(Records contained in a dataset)
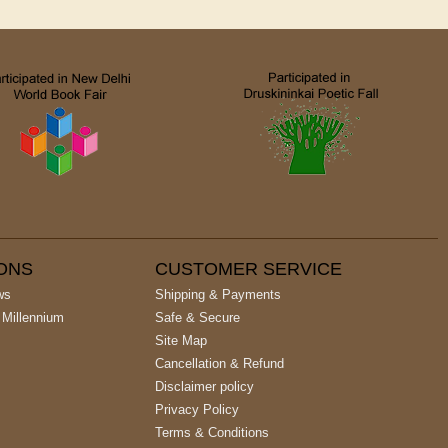
IONS
CUSTOMER SERVICE
ws
Shipping & Payments
 Millennium
Safe & Secure
Site Map
Cancellation & Refund
Disclaimer policy
Privacy Policy
Terms & Conditions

What is needed: Verbatim output of the entries is required, with each image left out.

Response to this task:
IONS
CUSTOMER SERVICE
ws
Shipping & Payments
 Millennium
Safe & Secure
Site Map
Cancellation & Refund
Disclaimer policy
Privacy Policy
Terms & Conditions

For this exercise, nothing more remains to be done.